- _THE DATA_:
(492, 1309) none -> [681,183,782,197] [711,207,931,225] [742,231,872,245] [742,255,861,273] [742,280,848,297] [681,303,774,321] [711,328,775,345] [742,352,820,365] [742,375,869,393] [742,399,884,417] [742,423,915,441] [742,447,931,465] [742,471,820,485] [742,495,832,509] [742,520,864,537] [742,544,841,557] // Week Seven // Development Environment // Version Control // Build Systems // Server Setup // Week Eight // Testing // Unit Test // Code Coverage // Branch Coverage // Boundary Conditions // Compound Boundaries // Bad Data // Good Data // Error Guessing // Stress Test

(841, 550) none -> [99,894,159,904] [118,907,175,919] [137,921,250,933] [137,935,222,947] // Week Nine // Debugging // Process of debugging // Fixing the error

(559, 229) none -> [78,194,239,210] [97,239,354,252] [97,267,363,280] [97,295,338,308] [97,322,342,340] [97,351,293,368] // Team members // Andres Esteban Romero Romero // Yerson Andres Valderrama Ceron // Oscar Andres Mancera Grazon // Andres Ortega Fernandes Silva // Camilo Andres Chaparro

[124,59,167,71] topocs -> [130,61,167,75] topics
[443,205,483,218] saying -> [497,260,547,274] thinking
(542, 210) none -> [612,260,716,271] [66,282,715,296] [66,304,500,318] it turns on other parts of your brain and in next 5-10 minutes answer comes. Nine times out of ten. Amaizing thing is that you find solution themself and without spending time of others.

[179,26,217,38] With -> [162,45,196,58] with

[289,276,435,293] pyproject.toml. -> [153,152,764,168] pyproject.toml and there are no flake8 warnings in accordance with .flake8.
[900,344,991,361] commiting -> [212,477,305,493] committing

- _TASK PROMPT_: An exact repetition of the data above is all that is needed.

- _SOLUTION FOR THIS TASK_:
(492, 1309) none -> [681,183,782,197] [711,207,931,225] [742,231,872,245] [742,255,861,273] [742,280,848,297] [681,303,774,321] [711,328,775,345] [742,352,820,365] [742,375,869,393] [742,399,884,417] [742,423,915,441] [742,447,931,465] [742,471,820,485] [742,495,832,509] [742,520,864,537] [742,544,841,557] // Week Seven // Development Environment // Version Control // Build Systems // Server Setup // Week Eight // Testing // Unit Test // Code Coverage // Branch Coverage // Boundary Conditions // Compound Boundaries // Bad Data // Good Data // Error Guessing // Stress Test

(841, 550) none -> [99,894,159,904] [118,907,175,919] [137,921,250,933] [137,935,222,947] // Week Nine // Debugging // Process of debugging // Fixing the error

(559, 229) none -> [78,194,239,210] [97,239,354,252] [97,267,363,280] [97,295,338,308] [97,322,342,340] [97,351,293,368] // Team members // Andres Esteban Romero Romero // Yerson Andres Valderrama Ceron // Oscar Andres Mancera Grazon // Andres Ortega Fernandes Silva // Camilo Andres Chaparro

[124,59,167,71] topocs -> [130,61,167,75] topics
[443,205,483,218] saying -> [497,260,547,274] thinking
(542, 210) none -> [612,260,716,271] [66,282,715,296] [66,304,500,318] it turns on other parts of your brain and in next 5-10 minutes answer comes. Nine times out of ten. Amaizing thing is that you find solution themself and without spending time of others.

[179,26,217,38] With -> [162,45,196,58] with

[289,276,435,293] pyproject.toml. -> [153,152,764,168] pyproject.toml and there are no flake8 warnings in accordance with .flake8.
[900,344,991,361] commiting -> [212,477,305,493] committing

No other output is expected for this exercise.